NELC Students and Theatre Group Bring Shahnameh into Life

Submitted by Rick Aguilar on

This spring quarter, the students in Persian 454, taught by Prof. Aria Fani, translated excerpts from the "Legend of Siavash" from the Shahnameh of Ferdowsi into Korean, Urdu, Arabic, Spanish, and English (including Shakespearean English). Here you can listen to and read their beautiful translations. The course aimed to make the study of the Shahnameh more accessible by exploring different models of historicizing, reading, reciting, and translating it.

Throughout the course, students listened to and interacted with a diverse group of speakers who animated different aspects of the Shahnameh. Prof. Naghmeh Samini (University of Tehran and NELC affiliate) spoke about dramatic retellings of the Shahnameh, particularly the oral form of naqqali. Prof. Sam Hodgkin (Yale University) discussed the shifting reception of the Shahnameh in the Soviet Union in the twentieth century. Dr. Jawad Ramyar (University of Herat) talked about how he connected with the Shahnameh while growing up in Afghanistan and how he’s discovering it anew with his young daughters. Salome MC, an Iranian rapper, producer, and multimedia artist, spoke about the relevance of the Shahnameh to the formation of rap and hip hop music in Iran. And Prof. Chris Waldo (UW Classics) talked about the changing meaning of epic as a category.

During the final week of classes, a San Diego-based theater group visited the University of Washington for a public-facing dramatic recitation of the Shahnameh. This event was a collaboration between NELC and the non-profit organization Peyvand. The theater group was led by the veteran play-actor Mahmoud Behrouzian, and included Prof. Rana Salimi (University of San Diego), Nazanin Ghaziari, Dadyar Vakili, and Reza Khabazian (joining via zoom). On June 1, the group attended the recitations of the Persian 454 students. Each student had selected a different section of the Legend of Siavash and translated it into five different languages.

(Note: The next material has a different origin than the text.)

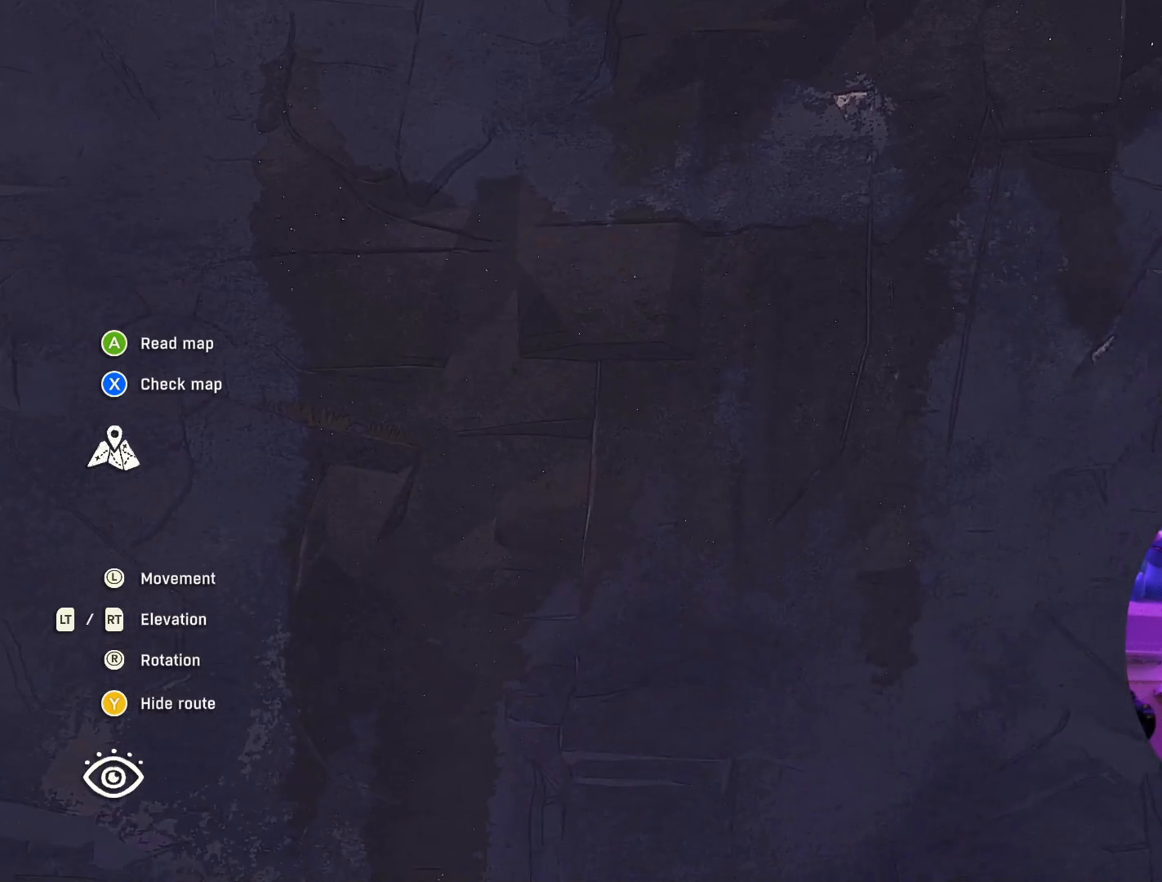
{"buttons": [], "left_stick": "up", "right_stick": "center", "events": [[134, "left_stick", "up"]]}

On June 2, an audience of 90 people from the university and the Seattle Iranian community attended the group’s dramatic reading. After the performance, Prof. Samini facilitated a panel discussion featuring Mr. Behrouzian and Prof. Salimi. The panelists challenged nationalist framings of the Shahnameh as a sacred relic of a timeless Iranian identity and highlighted the urgent need to create more contemporary adaptations of the text. The panelists said that the students’ translations deeply inspired them, serving as a dynamic model for making literary connections across genres and languages. “I never thought I’d be able to hear Ferdowsi’s voice come across so powerfully in Korean or Spanish, languages I don’t even understand,” said Behrouzian.

Minsoo Jeon, a student in NELC’s Turkish and Ottoman Studies MA program, said that the “opportunity to read the Shahnameh closely and translate part of it into our first languages was fantastic. I was truly fascinated by the dramatic recitation because I could understand what they were conveying. It was one of the most resonant performances that I have ever watched.” Several audience members, representing different generations of Persian speakers from the Seattle Iranian community, said that NELC students and the performers had inspired them to pick up the Shahnameh again, a text that they find intimidating and inaccessible. As Prof. Samini explained, “For works of classical literature to occupy a more central place in our lives today, we need to continue opening them to creative and collaborative projects across different genres, disciplines, and languages.”